━━ MATERIAL PROVIDED ━━

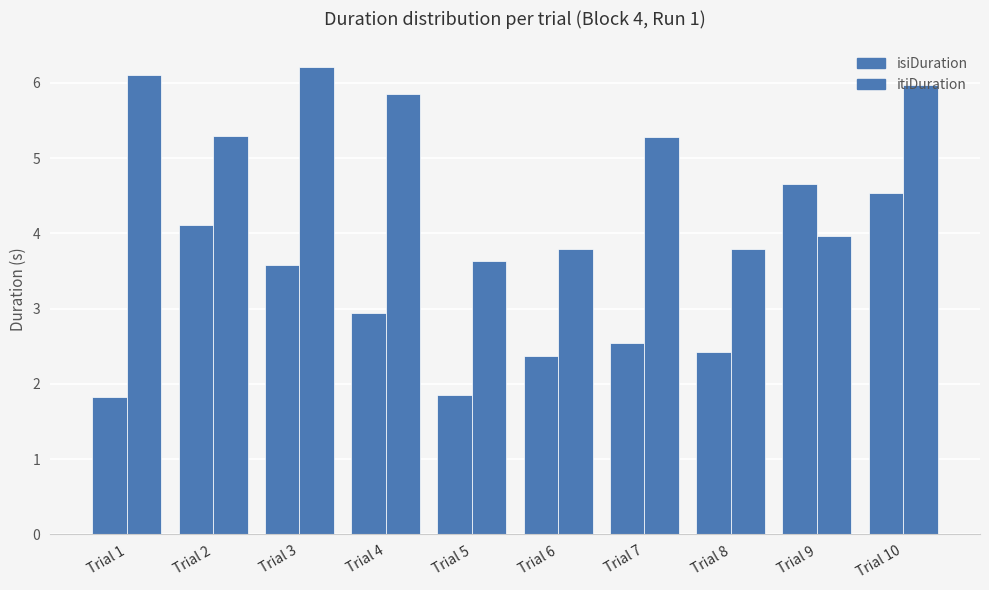

What is the value of the itiDuration bar at the 2nd from the left?

5.3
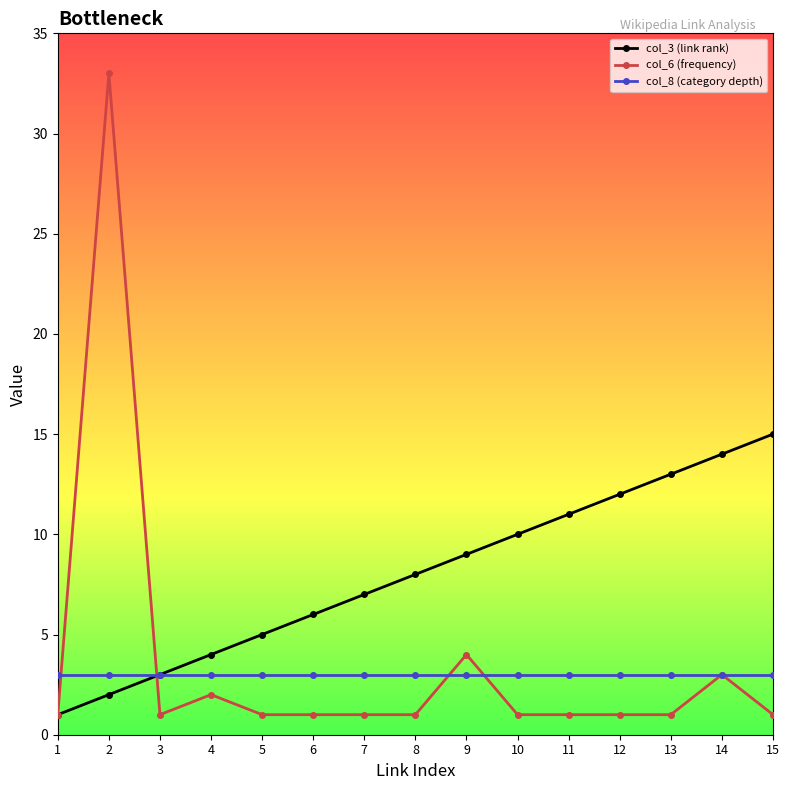

The value of col_8 (category depth) at 14 is 5. True or false?

False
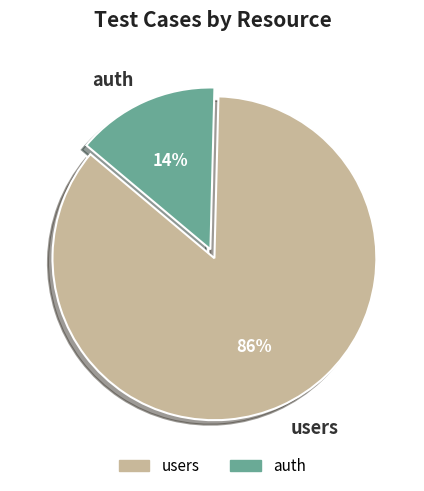

To the nearest percent, what portion does users represent?

86%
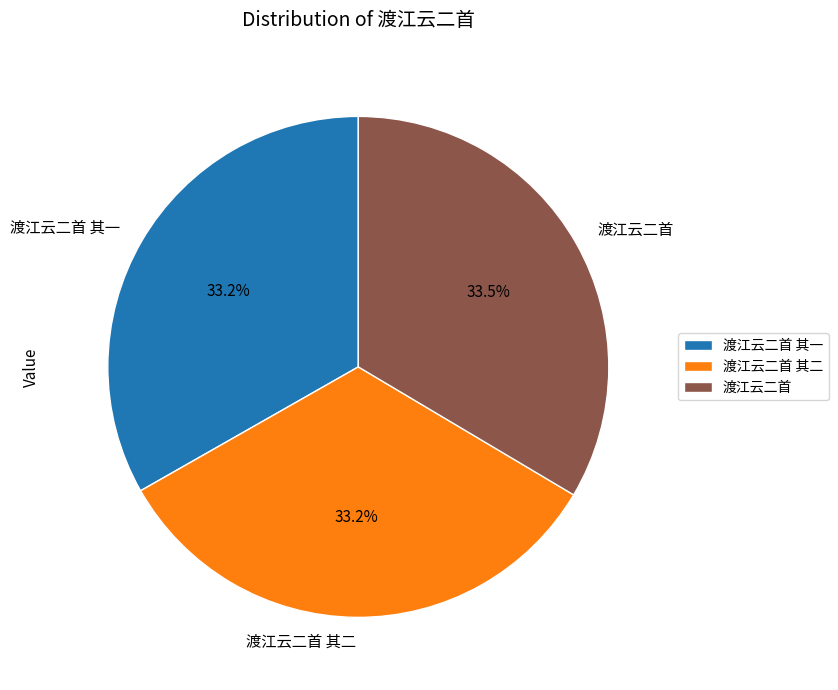

Approximately how many times larger is the value at 渡江云二首 compared to 渡江云二首 其一?

1.0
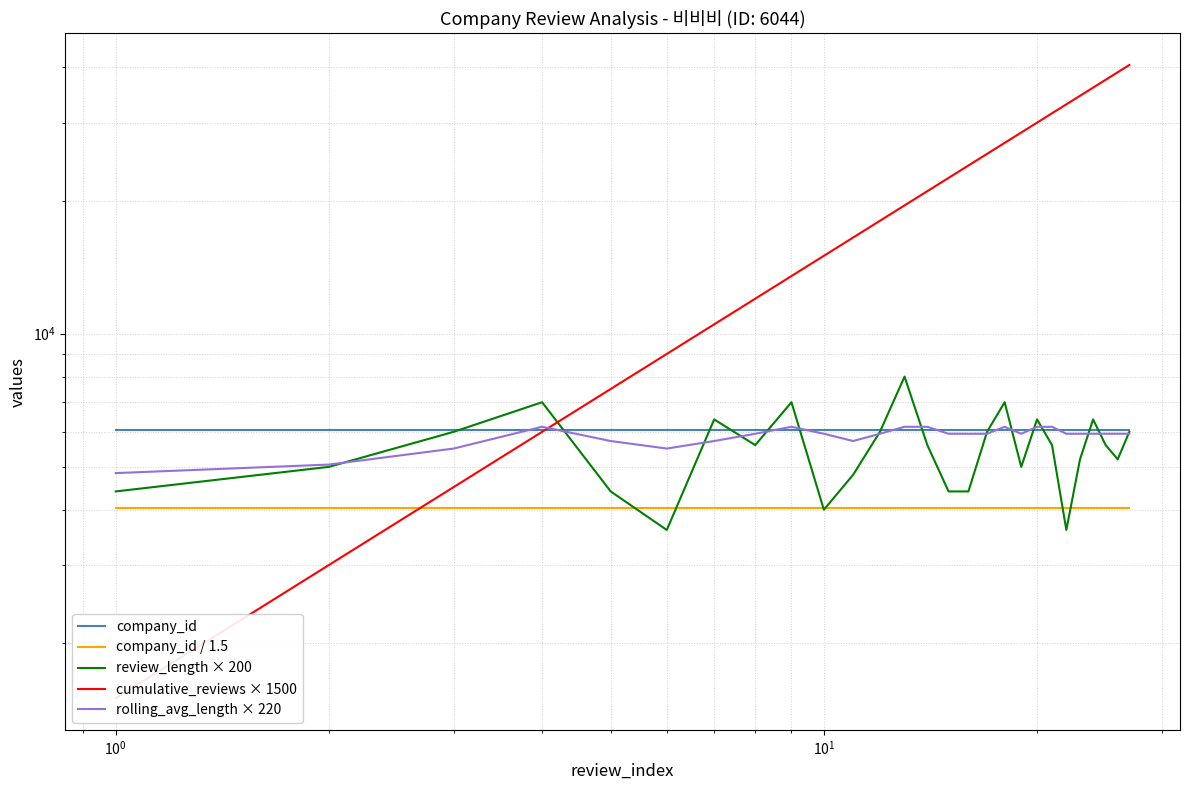

What is the smallest value displayed?

1500.0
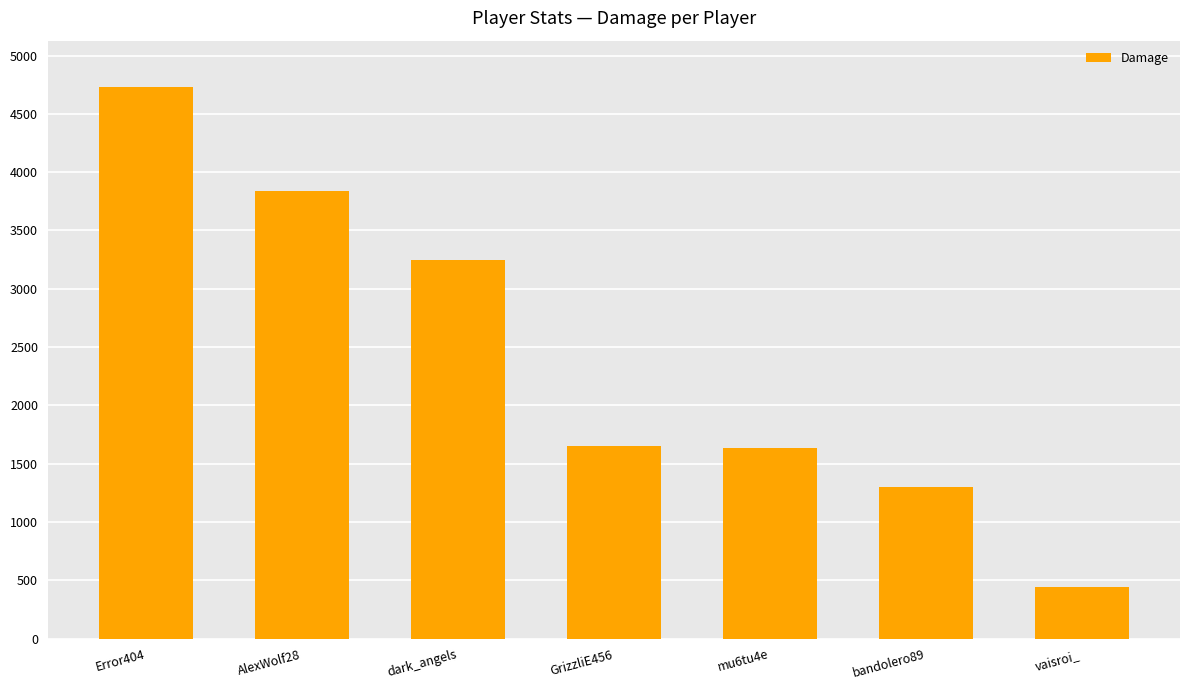

The value at mu6tu4e is 1637. True or false?

True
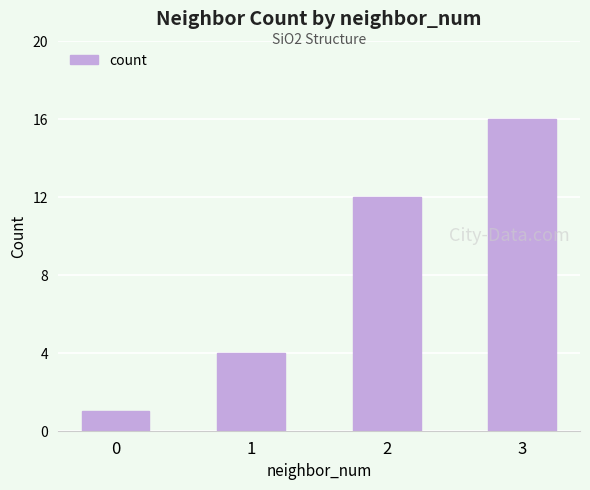

What is the sum of all values?

33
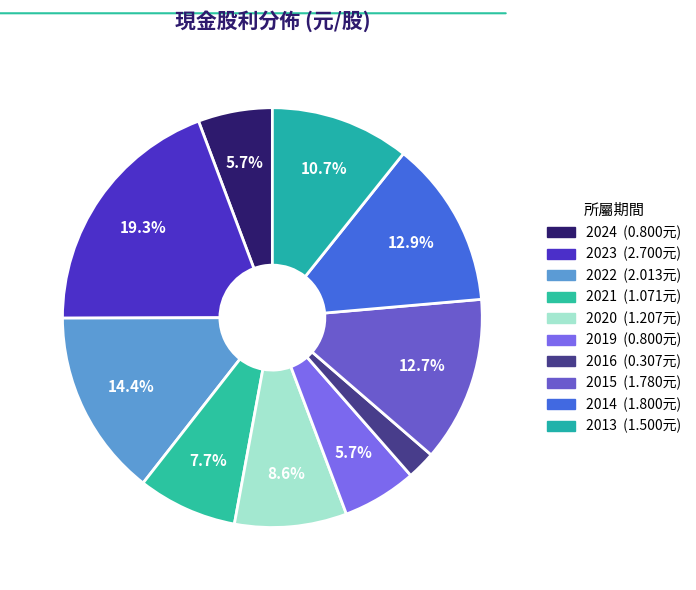

Count the number of slices in the pie.

10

━━━

INSTRUCTION » Update the lines from the one with "To the nearest" through the last line by putting "lowest" in place of "smallest" and changing nothing else. Leave the pictures out.

FINISHED EXERCISE »
To the nearest percent, what portion does users represent?

86%

Approximately how many times larger is the value at 渡江云二首 compared to 渡江云二首 其一?

1.0

What is the lowest value displayed?

1500.0

The value at mu6tu4e is 1637. True or false?

True

What is the sum of all values?

33

Count the number of slices in the pie.

10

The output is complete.